Convert the material, from its start through the line with "family: Bromeliaceae", into a two-column CSV with the headers field and value, one row per entry, placing its text under field and its answer under value. Quote every field and replace any line breaks with spaces.

··· INFORMATION SUPPLIED ···

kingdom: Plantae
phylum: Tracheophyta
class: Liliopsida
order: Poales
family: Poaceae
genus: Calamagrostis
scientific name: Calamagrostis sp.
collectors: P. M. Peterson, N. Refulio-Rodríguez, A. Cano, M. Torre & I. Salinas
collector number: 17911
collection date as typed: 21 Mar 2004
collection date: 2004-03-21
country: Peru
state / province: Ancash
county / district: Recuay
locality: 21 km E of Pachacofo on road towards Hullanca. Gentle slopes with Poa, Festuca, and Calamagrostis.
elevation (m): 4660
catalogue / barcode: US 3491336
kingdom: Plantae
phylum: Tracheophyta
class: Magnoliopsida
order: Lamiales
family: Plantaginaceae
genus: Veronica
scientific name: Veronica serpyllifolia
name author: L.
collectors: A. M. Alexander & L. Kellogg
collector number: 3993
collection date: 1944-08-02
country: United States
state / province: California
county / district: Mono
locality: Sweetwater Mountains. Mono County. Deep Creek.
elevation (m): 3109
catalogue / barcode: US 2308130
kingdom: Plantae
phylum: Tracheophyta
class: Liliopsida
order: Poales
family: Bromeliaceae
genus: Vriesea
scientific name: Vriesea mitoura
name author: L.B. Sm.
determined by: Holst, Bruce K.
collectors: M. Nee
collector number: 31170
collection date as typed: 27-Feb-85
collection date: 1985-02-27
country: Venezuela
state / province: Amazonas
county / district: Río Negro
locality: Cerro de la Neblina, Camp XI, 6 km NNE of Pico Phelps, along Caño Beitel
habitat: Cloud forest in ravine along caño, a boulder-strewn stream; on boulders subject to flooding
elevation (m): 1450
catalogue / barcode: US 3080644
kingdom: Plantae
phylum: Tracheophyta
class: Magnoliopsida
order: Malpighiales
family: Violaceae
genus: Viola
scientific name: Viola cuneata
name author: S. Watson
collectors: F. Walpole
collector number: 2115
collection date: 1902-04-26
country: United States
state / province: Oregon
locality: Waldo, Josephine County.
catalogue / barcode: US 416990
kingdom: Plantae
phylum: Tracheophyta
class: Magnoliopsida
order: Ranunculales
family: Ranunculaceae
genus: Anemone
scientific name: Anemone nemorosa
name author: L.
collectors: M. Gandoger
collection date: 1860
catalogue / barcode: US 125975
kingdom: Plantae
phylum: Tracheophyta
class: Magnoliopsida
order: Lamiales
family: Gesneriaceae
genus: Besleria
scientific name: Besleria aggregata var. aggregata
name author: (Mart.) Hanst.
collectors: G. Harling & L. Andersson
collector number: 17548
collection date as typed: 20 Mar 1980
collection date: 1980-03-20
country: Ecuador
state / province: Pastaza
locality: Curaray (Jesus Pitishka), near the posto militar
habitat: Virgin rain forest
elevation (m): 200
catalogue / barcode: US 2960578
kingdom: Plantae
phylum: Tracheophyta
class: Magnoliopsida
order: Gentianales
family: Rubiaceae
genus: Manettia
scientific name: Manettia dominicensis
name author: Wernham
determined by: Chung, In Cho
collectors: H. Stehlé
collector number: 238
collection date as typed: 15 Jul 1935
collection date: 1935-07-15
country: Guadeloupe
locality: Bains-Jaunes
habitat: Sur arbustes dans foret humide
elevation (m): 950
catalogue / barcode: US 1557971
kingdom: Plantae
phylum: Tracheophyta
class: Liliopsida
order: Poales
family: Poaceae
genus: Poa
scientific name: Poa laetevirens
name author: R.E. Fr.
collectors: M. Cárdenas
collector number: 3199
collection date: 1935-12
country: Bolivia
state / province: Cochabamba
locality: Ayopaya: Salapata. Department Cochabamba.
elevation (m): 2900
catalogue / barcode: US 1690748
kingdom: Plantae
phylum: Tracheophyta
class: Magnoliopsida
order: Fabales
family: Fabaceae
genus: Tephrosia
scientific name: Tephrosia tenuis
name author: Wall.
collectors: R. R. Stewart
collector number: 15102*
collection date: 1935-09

···

## OUTPUT FOR THIS TASK
field,value
"kingdom:","Plantae"
"phylum:","Tracheophyta"
"class:","Liliopsida"
"order:","Poales"
"family:","Poaceae"
"genus:","Calamagrostis"
"scientific name:","Calamagrostis sp."
"collectors:","P. M. Peterson, N. Refulio-Rodríguez, A. Cano, M. Torre & I. Salinas"
"collector number:","17911"
"collection date as typed:","21 Mar 2004"
"collection date:","2004-03-21"
"country:","Peru"
"state / province:","Ancash"
"county / district:","Recuay"
"locality:","21 km E of Pachacofo on road towards Hullanca. Gentle slopes with Poa, Festuca, and Calamagrostis."
"elevation (m):","4660"
"catalogue / barcode:","US 3491336"
"kingdom:","Plantae"
"phylum:","Tracheophyta"
"class:","Magnoliopsida"
"order:","Lamiales"
"family:","Plantaginaceae"
"genus:","Veronica"
"scientific name:","Veronica serpyllifolia"
"name author:","L."
"collectors:","A. M. Alexander & L. Kellogg"
"collector number:","3993"
"collection date:","1944-08-02"
"country:","United States"
"state / province:","California"
"county / district:","Mono"
"locality:","Sweetwater Mountains. Mono County. Deep Creek."
"elevation (m):","3109"
"catalogue / barcode:","US 2308130"
"kingdom:","Plantae"
"phylum:","Tracheophyta"
"class:","Liliopsida"
"order:","Poales"
"family:","Bromeliaceae"